In julianfaraway/brinla: Bayesian Regression with INLA

library(knitr)
opts_chunk$set(cache=FALSE,comment=NA, fig.path="figs/", warning=FALSE, message=FALSE, optipng='-o7', pngquant='--speed=1 --quality=0-50')
options(digits=5,show.signif.stars=FALSE,width=120)
knit_hooks$set(optipng = hook_optipng)
knit_hooks$set(pngquant = hook_pngquant)

See the introduction for an overview. Load the libraries:

library(ggplot2)
library(INLA)
library(brinla)

Data

Plot the data which shows the nitrogen content of samples of reeds at three different sites. The specific sites themselves are not important but we are interested in how the response might vary between sites.

ggplot(reeds,aes(site,nitrogen))+geom_point()

Standard MLE analysis

We can fit a model with a fixed effect for the intercept and a random effect for the site using lme4:

library(lme4)
mmod <- lmer(nitrogen ~ 1+(1|site), reeds)
summary(mmod)

These are REML rather than ML estimates to be precise

Default INLA

Now try INLA:

formula <- nitrogen ~ 1 + f(site, model="iid")
imod  <-  inla(formula,family="gaussian", data = reeds)

We can get the fixed effect part of the output from:

imod$summary.fixed

which is quite similar to the REML result.
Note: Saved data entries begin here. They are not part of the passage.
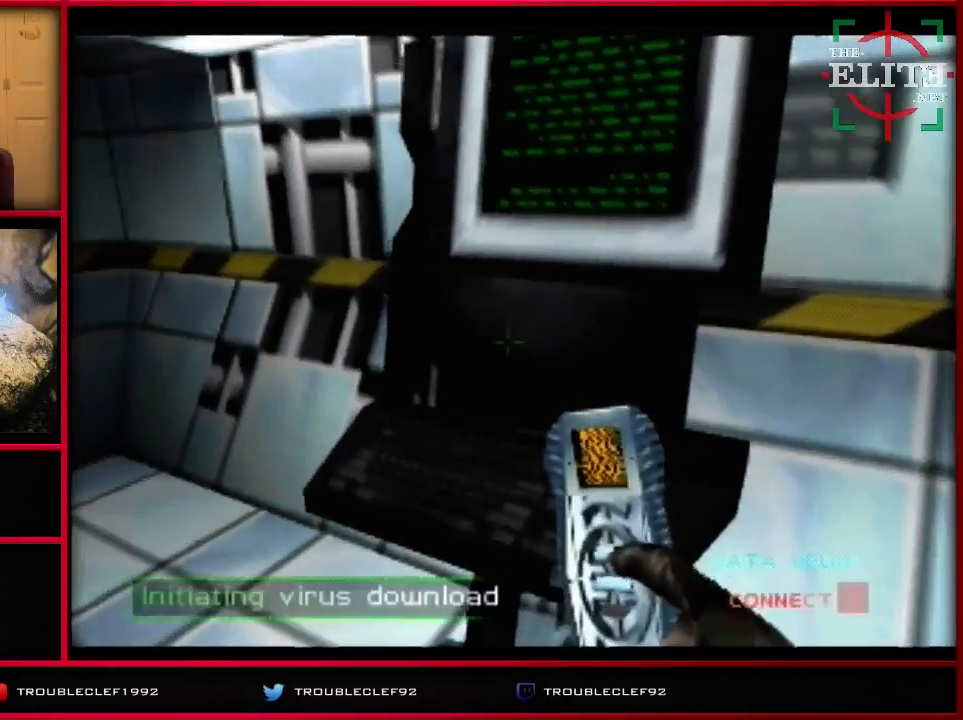
{"buttons": [], "left_stick": "center", "events": []}
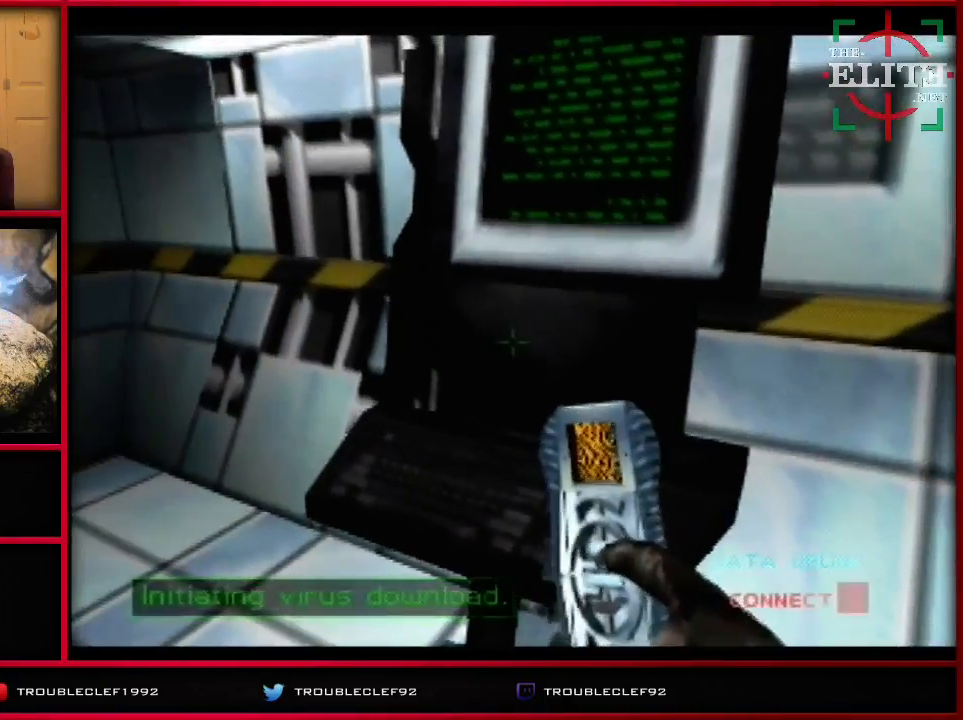
{"buttons": [], "left_stick": "left", "events": [[333, "C_RIGHT", "down"], [400, "C_RIGHT", "up"], [467, "left_stick", "left"]]}
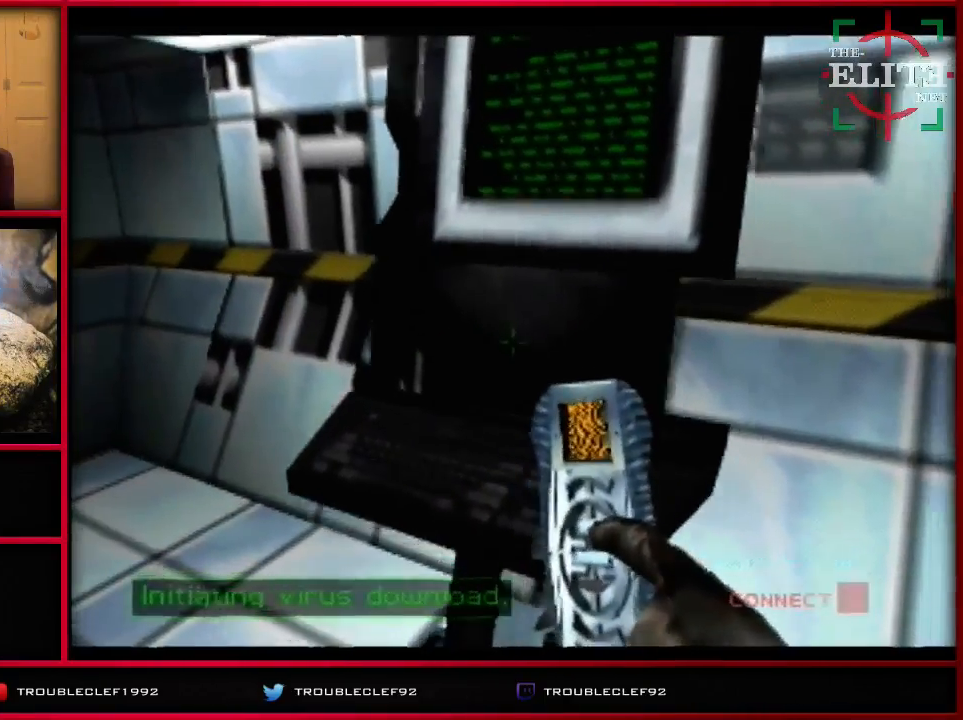
{"buttons": [], "left_stick": "left", "events": [[233, "left_stick", "center"], [500, "left_stick", "left"]]}
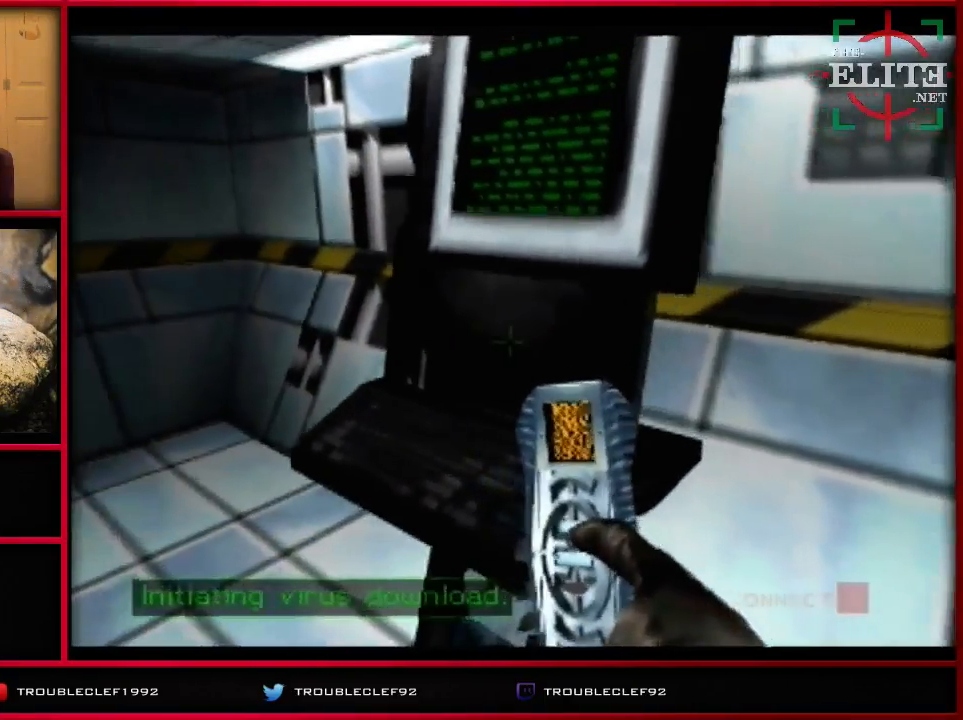
{"buttons": [], "left_stick": "center", "events": [[167, "left_stick", "center"]]}
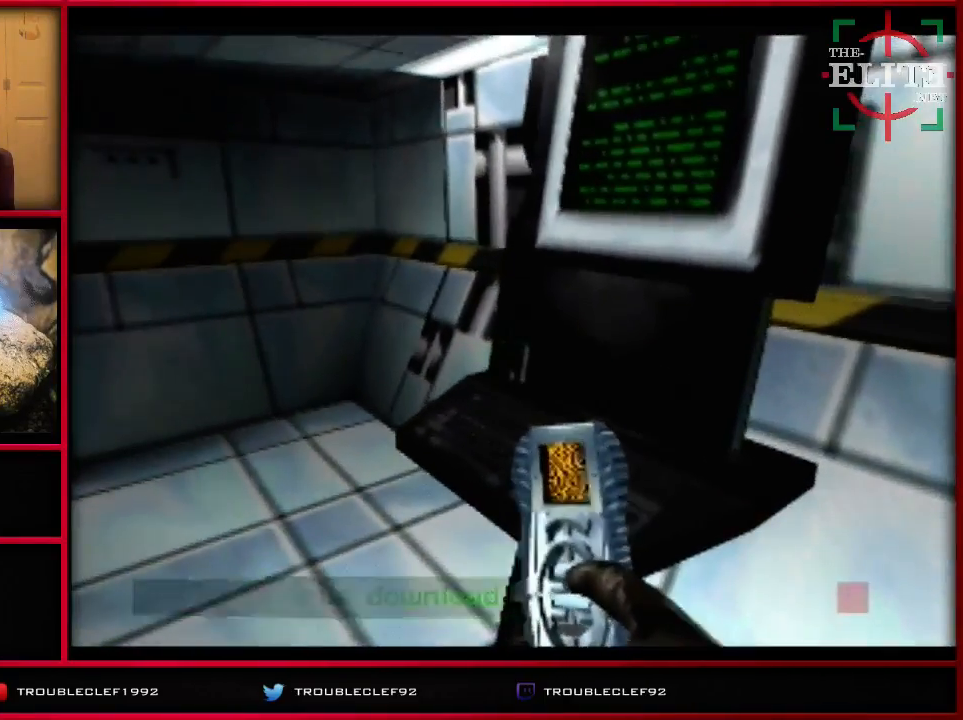
{"buttons": [], "left_stick": "center", "events": []}
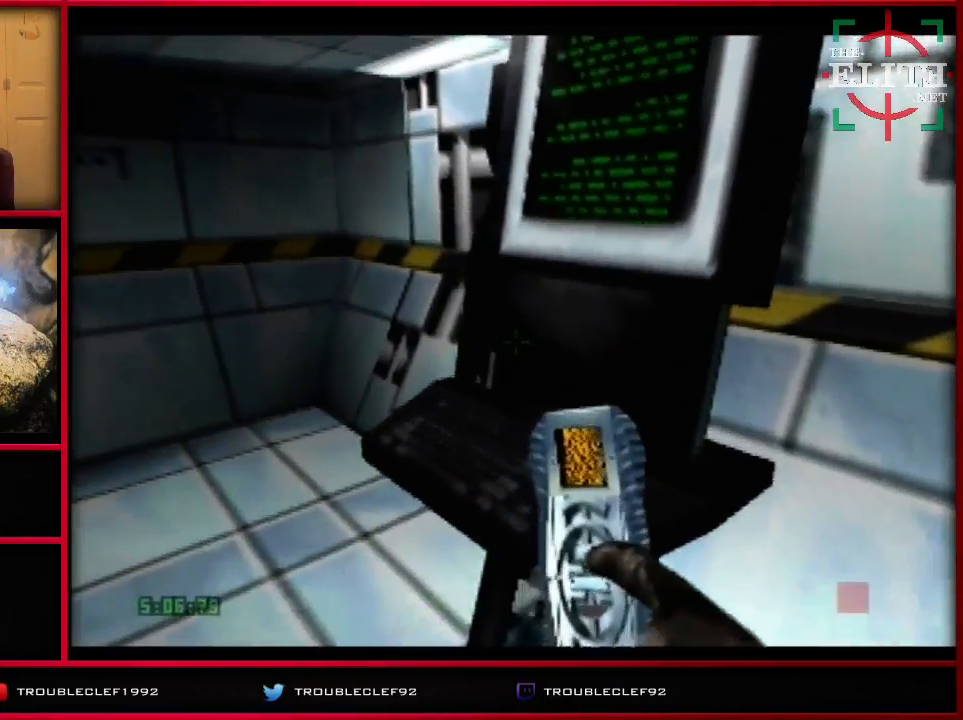
{"buttons": ["A"], "left_stick": "center", "events": [[267, "A", "down"]]}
The random effect summary can be extracted with:

bri.hyperpar.summary(imod)

We can plot the posterior densities of the random effects with:

bri.hyperpar.plot(imod)

or separately as:

bri.hyperpar.plot(imod, together=FALSE)

y=Xb+Zu+e model

Mixed effects models are sometimes presented in a y=Xb+Zu+e form where X is the design matrix of the fixed effects and Z is the design matrix of the random effects. The lme4 package makes it easy to extract the X and Z:

Z = getME(mmod, "Z")
X = getME(mmod, "X")

We can the use INLA to fit the model in this form. Note the -1 is because X already has an intercept column.

n = nrow(reeds)
formula = y ~ -1 + X +  f(id.z, model="z",  Z=Z)
imodZ = inla(formula, data = list(y=reeds$nitrogen, id.z = 1:n, X=X))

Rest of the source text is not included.